### TASK TO COMPLETE:
Go through the entries one line at a time, and gather every line that has the word "normal".

------ EXERCISE MATERIAL

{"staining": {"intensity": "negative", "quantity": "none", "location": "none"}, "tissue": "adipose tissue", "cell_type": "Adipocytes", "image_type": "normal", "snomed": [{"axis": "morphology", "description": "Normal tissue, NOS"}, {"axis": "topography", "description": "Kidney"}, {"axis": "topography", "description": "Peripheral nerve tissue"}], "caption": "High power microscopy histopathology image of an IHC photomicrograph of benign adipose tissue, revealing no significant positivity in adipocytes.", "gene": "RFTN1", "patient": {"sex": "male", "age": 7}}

------------
------ EXERCISE MATERIAL

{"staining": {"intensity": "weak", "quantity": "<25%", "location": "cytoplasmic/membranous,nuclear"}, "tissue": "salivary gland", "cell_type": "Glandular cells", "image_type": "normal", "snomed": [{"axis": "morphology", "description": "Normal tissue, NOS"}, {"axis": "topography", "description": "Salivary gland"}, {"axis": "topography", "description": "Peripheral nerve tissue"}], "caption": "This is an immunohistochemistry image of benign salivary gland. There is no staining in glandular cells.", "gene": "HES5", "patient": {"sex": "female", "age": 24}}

------------
------ EXERCISE MATERIAL

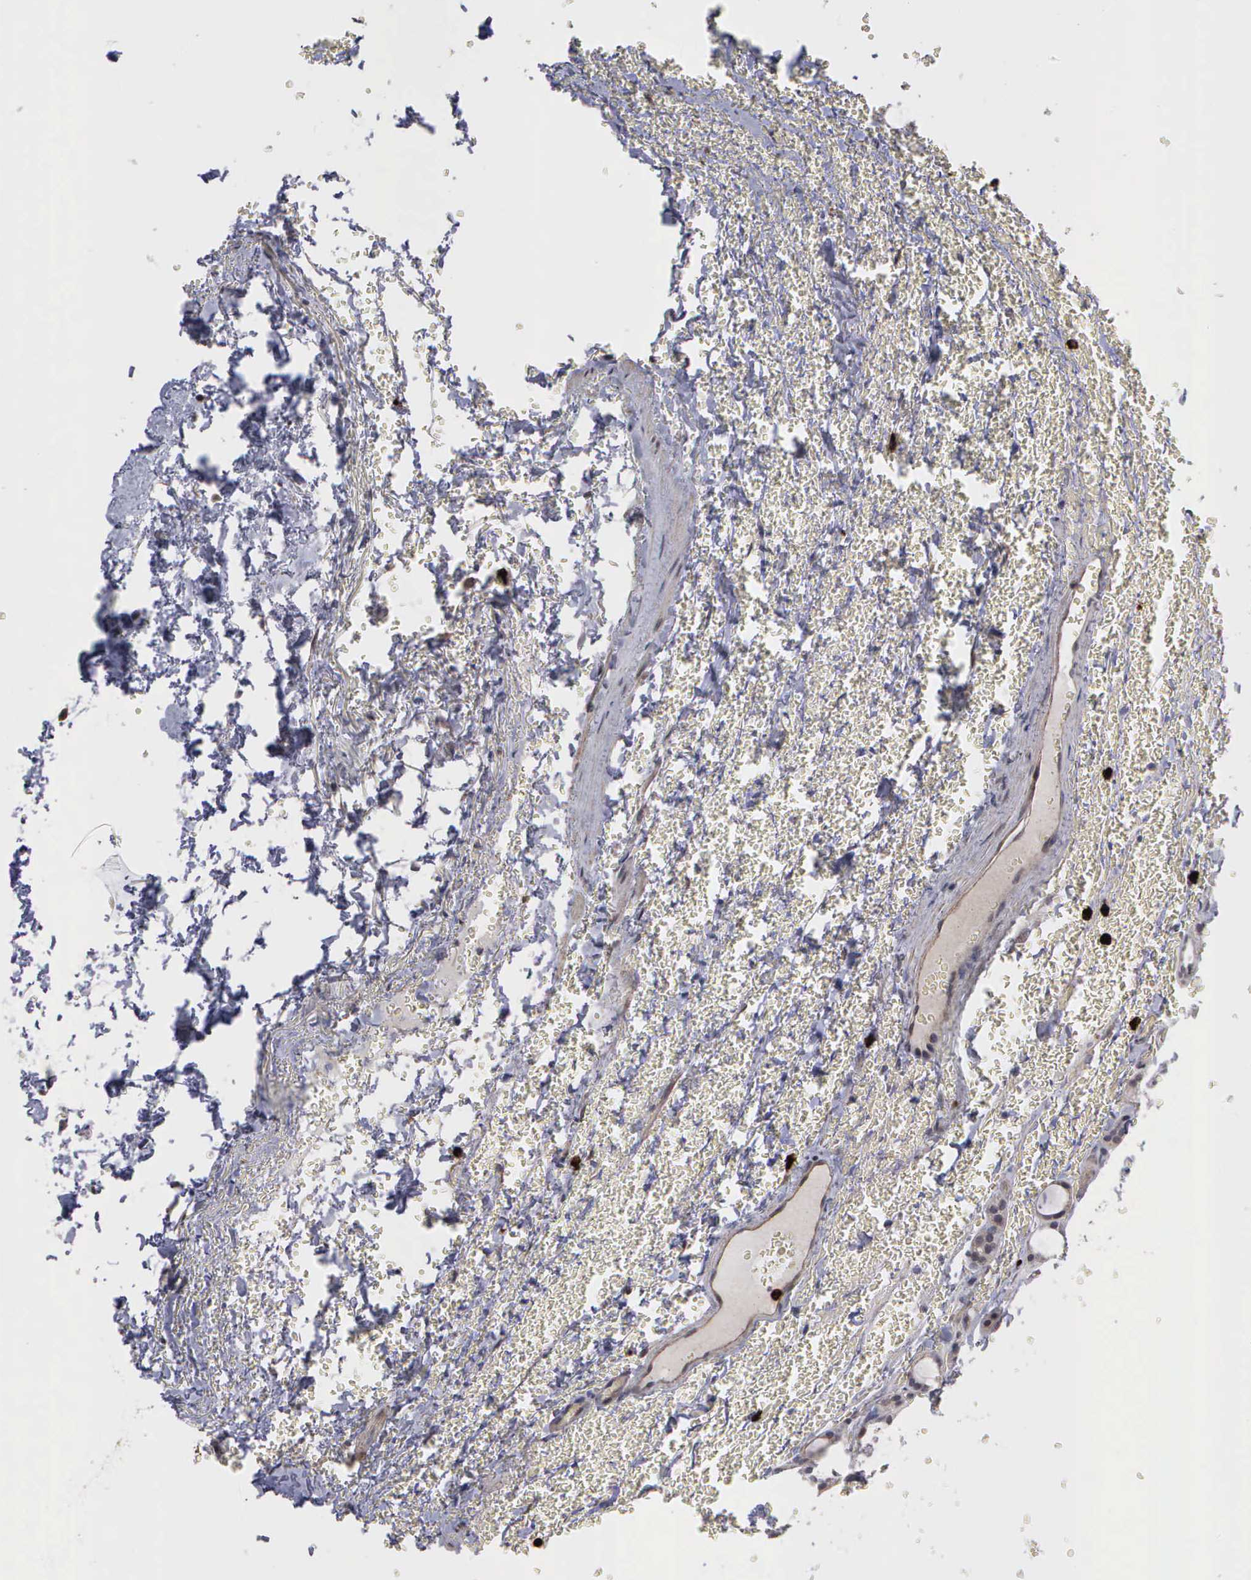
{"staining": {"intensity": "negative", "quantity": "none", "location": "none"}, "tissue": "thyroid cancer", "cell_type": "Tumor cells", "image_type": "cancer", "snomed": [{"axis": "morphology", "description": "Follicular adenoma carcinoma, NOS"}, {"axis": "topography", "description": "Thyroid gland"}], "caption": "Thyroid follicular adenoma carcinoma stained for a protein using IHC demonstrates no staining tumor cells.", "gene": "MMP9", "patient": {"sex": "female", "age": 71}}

------------

### YOUR RESPONSE:
{"staining": {"intensity": "negative", "quantity": "none", "location": "none"}, "tissue": "adipose tissue", "cell_type": "Adipocytes", "image_type": "normal", "snomed": [{"axis": "morphology", "description": "Normal tissue, NOS"}, {"axis": "topography", "description": "Kidney"}, {"axis": "topography", "description": "Peripheral nerve tissue"}], "caption": "High power microscopy histopathology image of an IHC photomicrograph of benign adipose tissue, revealing no significant positivity in adipocytes.", "gene": "RFTN1", "patient": {"sex": "male", "age": 7}}
{"staining": {"intensity": "weak", "quantity": "<25%", "location": "cytoplasmic/membranous,nuclear"}, "tissue": "salivary gland", "cell_type": "Glandular cells", "image_type": "normal", "snomed": [{"axis": "morphology", "description": "Normal tissue, NOS"}, {"axis": "topography", "description": "Salivary gland"}, {"axis": "topography", "description": "Peripheral nerve tissue"}], "caption": "This is an immunohistochemistry image of benign salivary gland. There is no staining in glandular cells.", "gene": "HES5", "patient": {"sex": "female", "age": 24}}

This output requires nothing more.